The local athlete said her success in achieving gold at the Australian Athletics Championships in Sydney was an amazing moment.
“I was elated about winning the gold medal,” she said.
“I had no expectations going into nationals, my only aspiration was to have fun, so to walk away crowned as the Australian champion, I am overjoyed.
“It is no easy-feat to be crowned the best in the country, so I was really proud of myself for being able to perform after less-than-optimal preparation.”
Taryn said the lead up to claiming gold had featured many challenges, including extensive surgery and rehabilitation after breaking her leg in May last year.
She said it was an accident that had put a hold on many huge sporting events while she relearned how to walk, then run, then throw.

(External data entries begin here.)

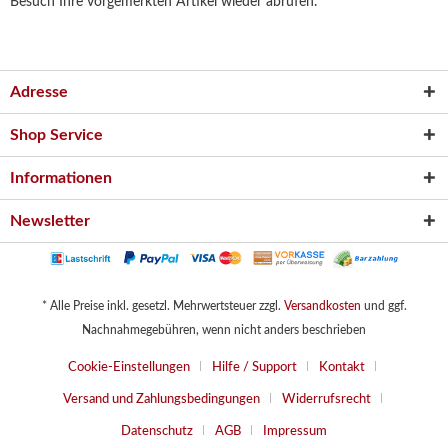
Besuch Ihre vorgemerkten Artikel wieder abrufen.
Adresse
Shop Service
Informationen
Newsletter
* Alle Preise inkl. gesetzl. Mehrwertsteuer zzgl.
Versandkosten
und ggf.
Nachnahmegebühren, wenn nicht anders beschrieben
Cookie-Einstellungen
Hilfe / Support
Kontakt
Versand und Zahlungsbedingungen
Widerrufsrecht
Datenschutz
AGB
Impressum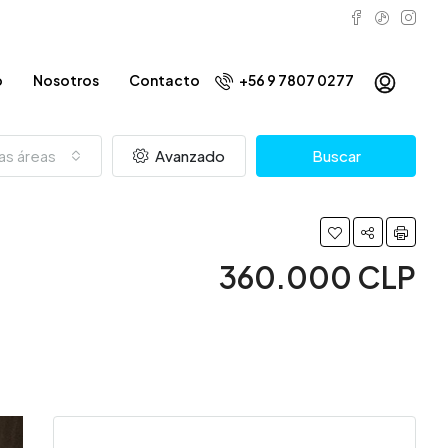
o
Nosotros
Contacto
+56 9 7807 0277
as áreas
Avanzado
Buscar
360.000 CLP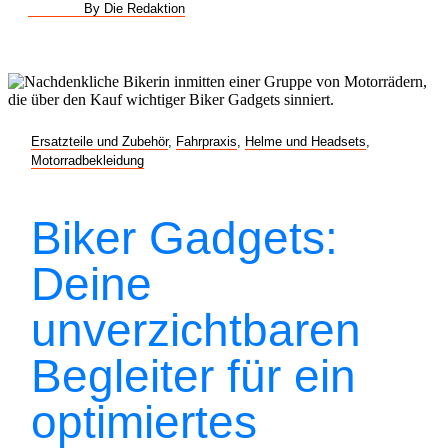
By Die Redaktion
Ersatzteile und Zubehör
,
Fahrpraxis
,
Helme und Headsets
,
Motorradbekleidung
Biker Gadgets:
Deine
unverzichtbaren
Begleiter für ein
optimiertes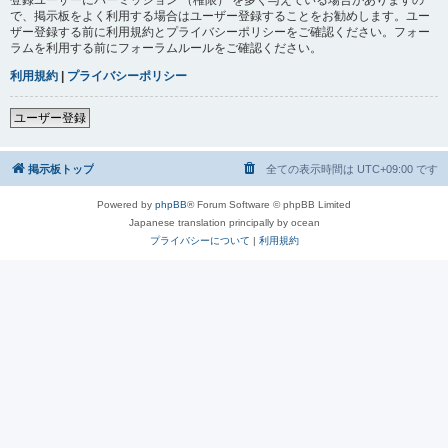
で、掲示板をよく利用する場合はユーザー登録することをお勧めします。ユー
ザー登録する前に利用規約とプライバシーポリシーをご確認ください。フォー
ラムを利用する前にフォーラムルールをご確認ください。
利用規約
|
プライバシーポリシー
ユーザー登録
掲示板トップ
全ての表示時間は
UTC+09:00
です
Powered by
phpBB
® Forum Software © phpBB Limited
Japanese translation principally by ocean
プライバシーについて
|
利用規約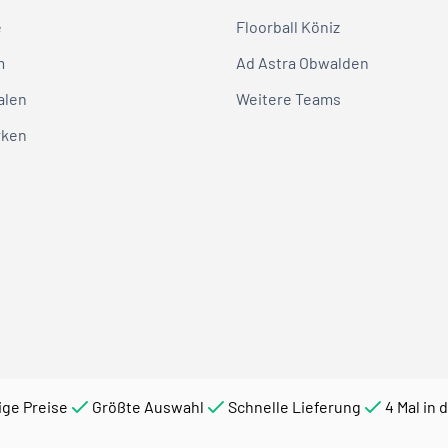
e
Floorball Köniz
m
Ad Astra Obwalden
alen
Weitere Teams
rken
ige Preise
Größte Auswahl
Schnelle Lieferung
4 Mal in 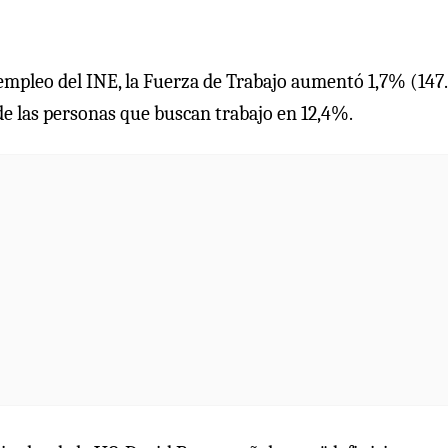
 empleo del INE, la Fuerza de Trabajo aumentó 1,7% (147
e las personas que buscan trabajo en 12,4%.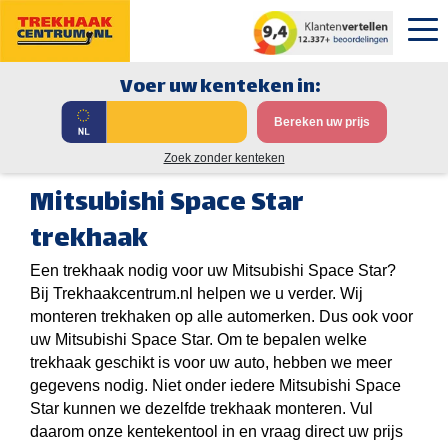
Voer uw kenteken in:
Bereken uw prijs
Zoek zonder kenteken
Mitsubishi Space Star
trekhaak
Een trekhaak nodig voor uw Mitsubishi Space Star?
Bij Trekhaakcentrum.nl helpen we u verder. Wij
monteren trekhaken op alle automerken. Dus ook voor
uw Mitsubishi Space Star. Om te bepalen welke
trekhaak geschikt is voor uw auto, hebben we meer
gegevens nodig. Niet onder iedere Mitsubishi Space
Star kunnen we dezelfde trekhaak monteren. Vul
daarom onze kentekentool in en vraag direct uw prijs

“I fractured my tibia and fibula playing soccer 2.5 months prior to the Tokyo Olympics,” she said.
“I had surgery to repair my tibia… and there is a nail the full length of my shin which is held in place by four screws.
“I was on bed rest for 2.5 weeks and crutches for around eight weeks then I was given the all-clear to return to throwing at the eight month mark.
“Due to the rotational forces and torque associated with a discus turn, I was at risk of re-breaking my leg so for a period of about six months, the focus was on re-building strength.”
Taryn said not only had the injury impacted her physical ability, it also affected her mental health.
“This injury was horrific,” she said.
“Obviously, it has had a huge impact on me psychologically.
“It’s been an incredibly difficult journey. I still find it hard to talk about.”
Taryn on road to recovery after Australian Athletics Championships
Still recovering, Taryn said there had been a silver lining with her recent win at the Australian Athletics Championships.
“I was excited to be competing at nationals,” she said.
“For every athlete, competition is what we love and aspire towards.
“There was a chance I was never going to get back to competing, I had a 50% chance of permanent pain as a result of my injury, so just to be there was incredible.”
Looking to the future, Taryn said she and her coach were working on continuing to rebuild her form and strength, with plans to put in a big year of off-season training to make for a successful 2023.
She said from the moment she was injured there were many people who had helped her through her recovery.
“I’d like to thank a number of people, firstly YMCA for their unwavering support throughout the past year,” she said.
“Thank you to my coach, Les, for being a psychologist as much as he is my coach.
“And lastly, thank you to my mum, who had to dress me, shower me and feed me when I first broke my leg, I couldn’t have done this without her.”